=== Stated task ===
Retype the listing below word for word, leaving out the pictures.

□ □ □ □

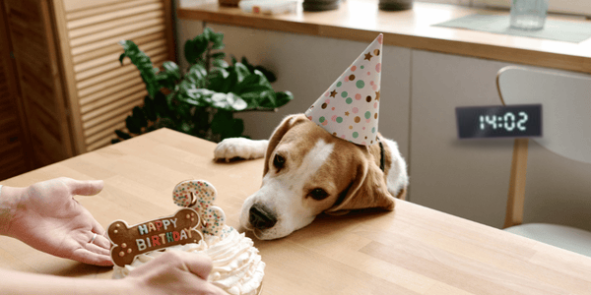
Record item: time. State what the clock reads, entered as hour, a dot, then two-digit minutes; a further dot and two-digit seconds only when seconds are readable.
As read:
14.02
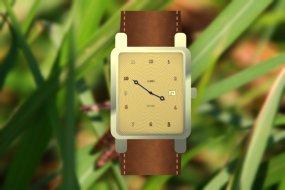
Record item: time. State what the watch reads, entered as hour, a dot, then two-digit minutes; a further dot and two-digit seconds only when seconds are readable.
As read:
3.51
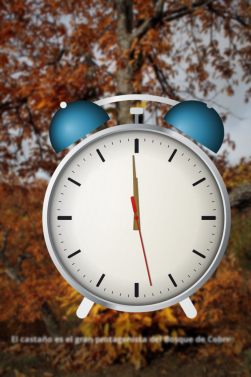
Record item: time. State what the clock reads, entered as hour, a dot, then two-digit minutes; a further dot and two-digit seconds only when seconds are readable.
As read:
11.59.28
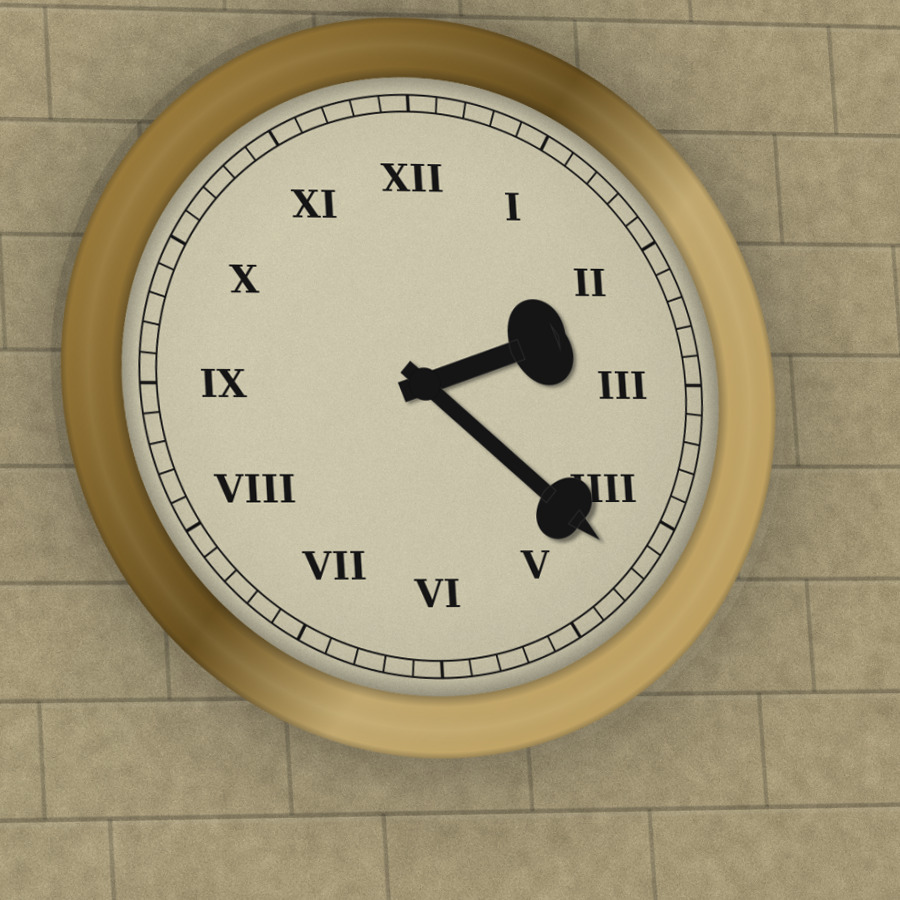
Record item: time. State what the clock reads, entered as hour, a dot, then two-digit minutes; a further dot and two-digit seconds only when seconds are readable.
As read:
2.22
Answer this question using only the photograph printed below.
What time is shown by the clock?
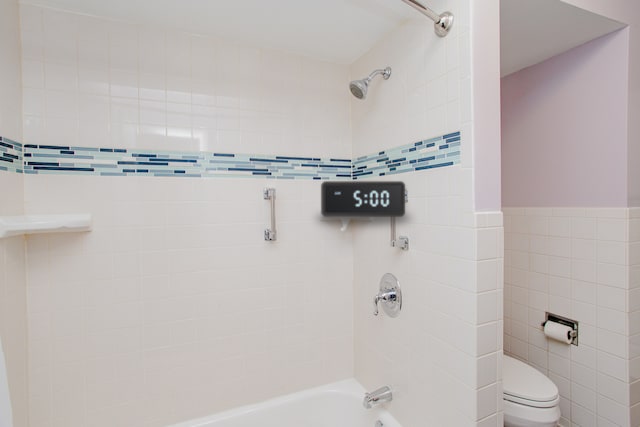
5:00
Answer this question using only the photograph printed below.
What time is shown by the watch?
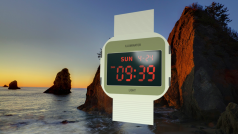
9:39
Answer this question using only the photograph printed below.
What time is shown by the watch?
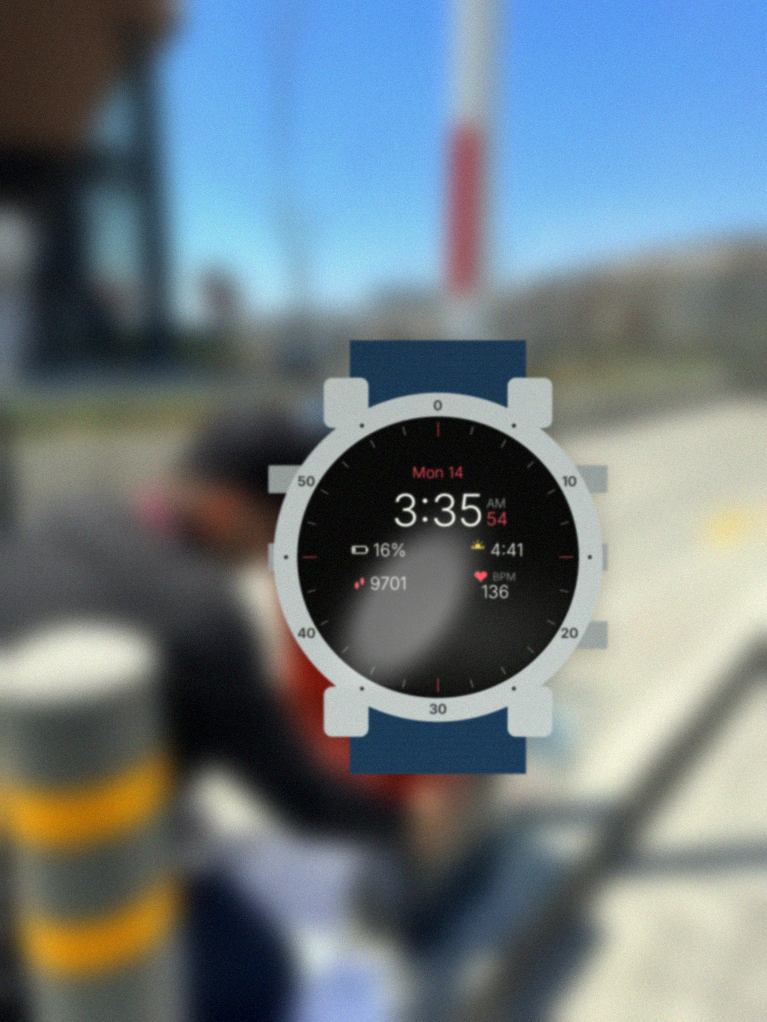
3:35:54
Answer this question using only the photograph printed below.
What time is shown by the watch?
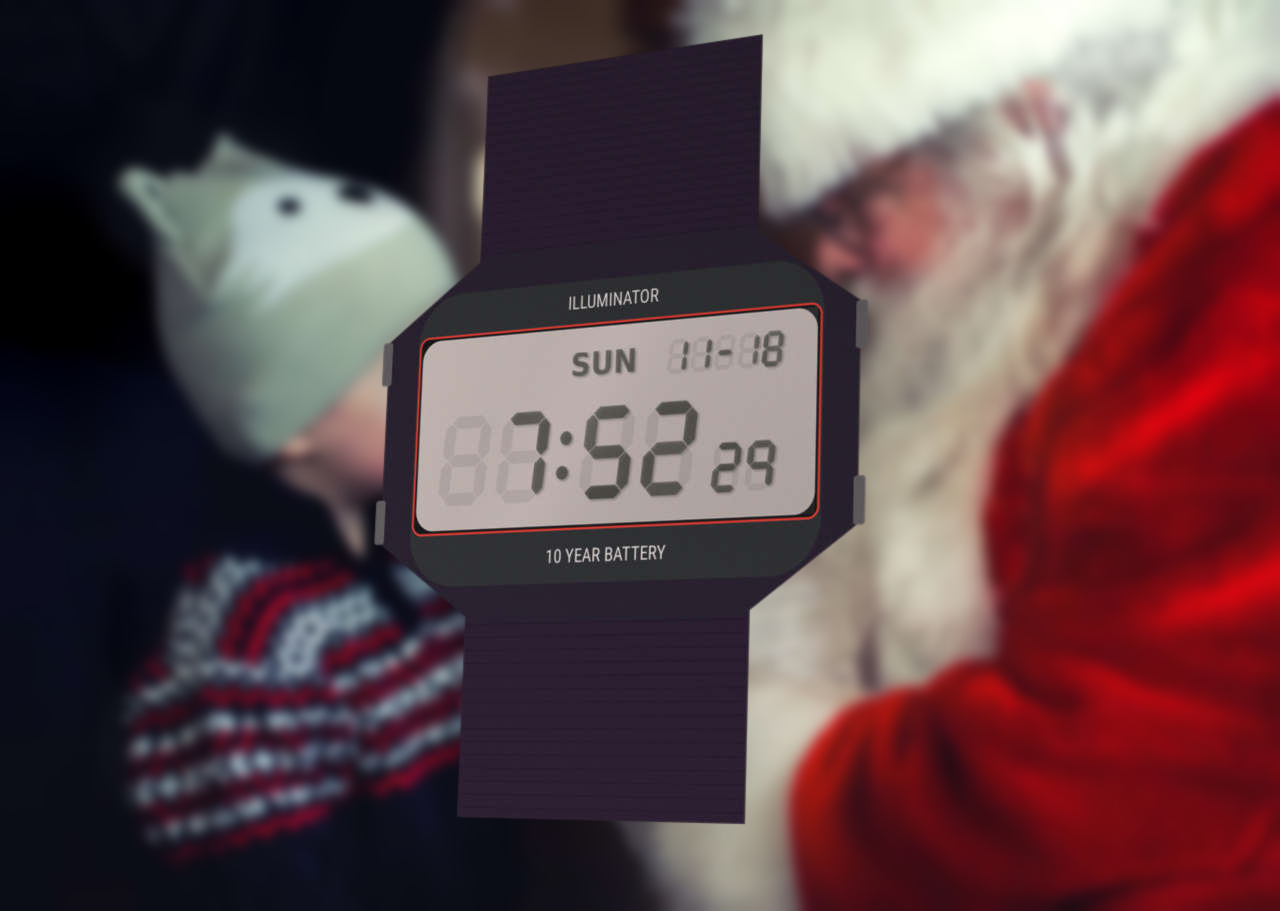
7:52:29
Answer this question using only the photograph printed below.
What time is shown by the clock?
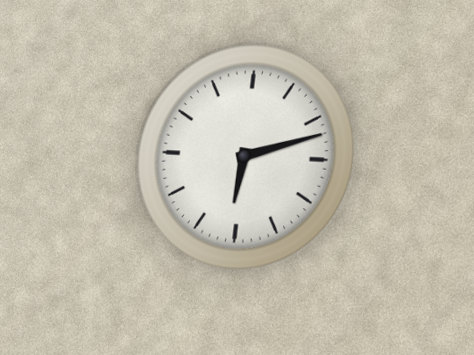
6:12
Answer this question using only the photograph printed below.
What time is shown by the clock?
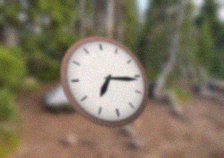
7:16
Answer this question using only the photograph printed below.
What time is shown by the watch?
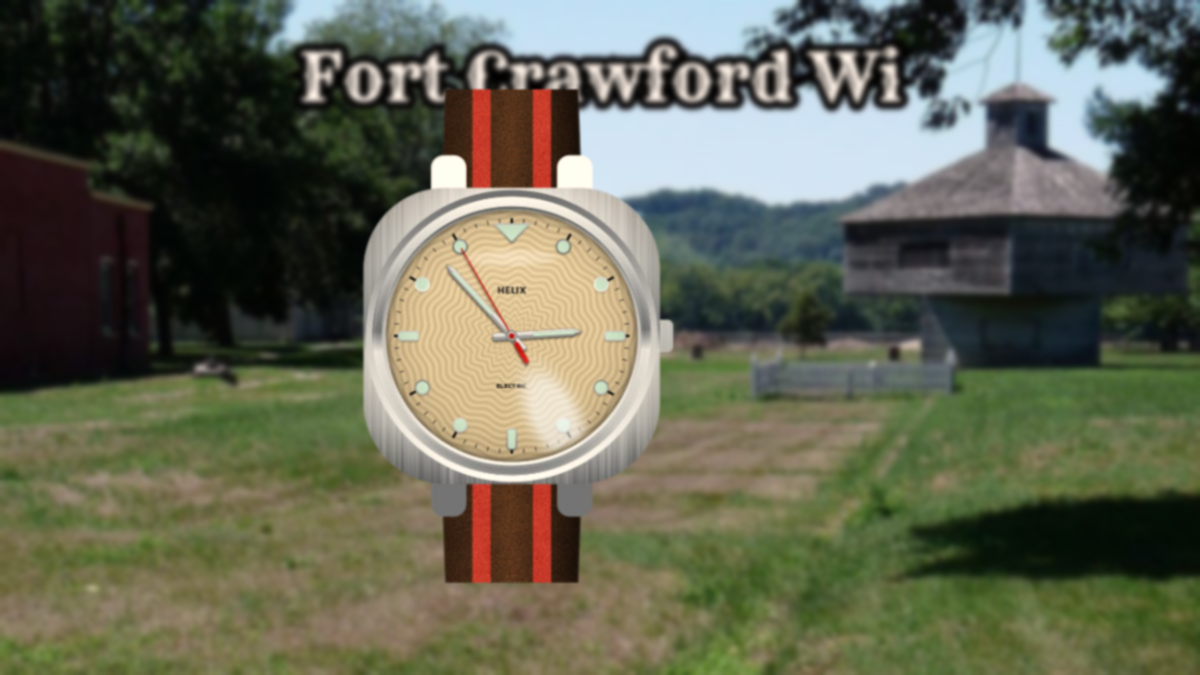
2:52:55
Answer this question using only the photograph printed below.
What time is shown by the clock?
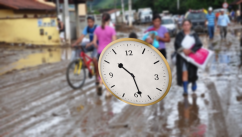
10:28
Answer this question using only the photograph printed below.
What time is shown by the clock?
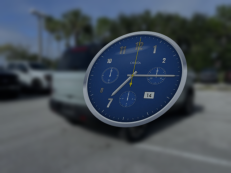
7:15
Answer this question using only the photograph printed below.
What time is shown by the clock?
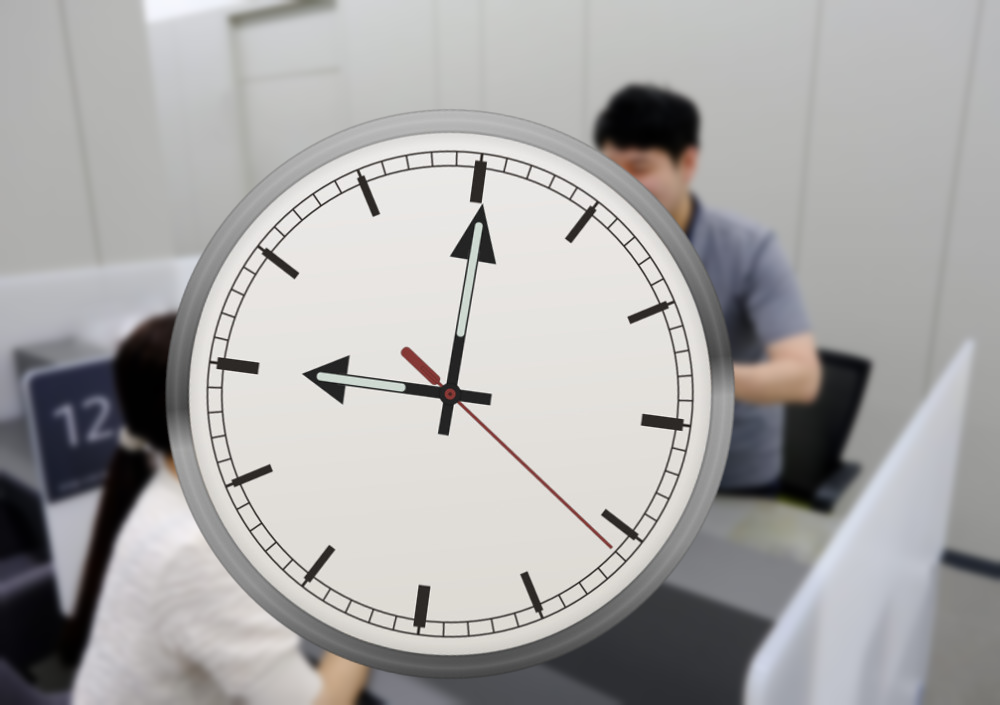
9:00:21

□ □ □ □

=== Response to this exercise ===
Record item: time. State what the clock reads, entered as hour, a dot, then two-digit minutes; a further dot and two-digit seconds only when seconds are readable.
As read:
14.02
Record item: time. State what the watch reads, entered as hour, a dot, then two-digit minutes; a further dot and two-digit seconds only when seconds are readable.
As read:
3.51
Record item: time. State what the clock reads, entered as hour, a dot, then two-digit minutes; a further dot and two-digit seconds only when seconds are readable.
As read:
11.59.28
Record item: time. State what the clock reads, entered as hour, a dot, then two-digit minutes; a further dot and two-digit seconds only when seconds are readable.
As read:
2.22
Answer this question using only the photograph printed below.
What time is shown by the clock?
5:00
Answer this question using only the photograph printed below.
What time is shown by the watch?
9:39
Answer this question using only the photograph printed below.
What time is shown by the watch?
3:35:54
Answer this question using only the photograph printed below.
What time is shown by the watch?
7:52:29
Answer this question using only the photograph printed below.
What time is shown by the clock?
6:12
Answer this question using only the photograph printed below.
What time is shown by the clock?
7:16
Answer this question using only the photograph printed below.
What time is shown by the watch?
2:52:55
Answer this question using only the photograph printed below.
What time is shown by the clock?
10:28
Answer this question using only the photograph printed below.
What time is shown by the clock?
7:15
Answer this question using only the photograph printed below.
What time is shown by the clock?
9:00:21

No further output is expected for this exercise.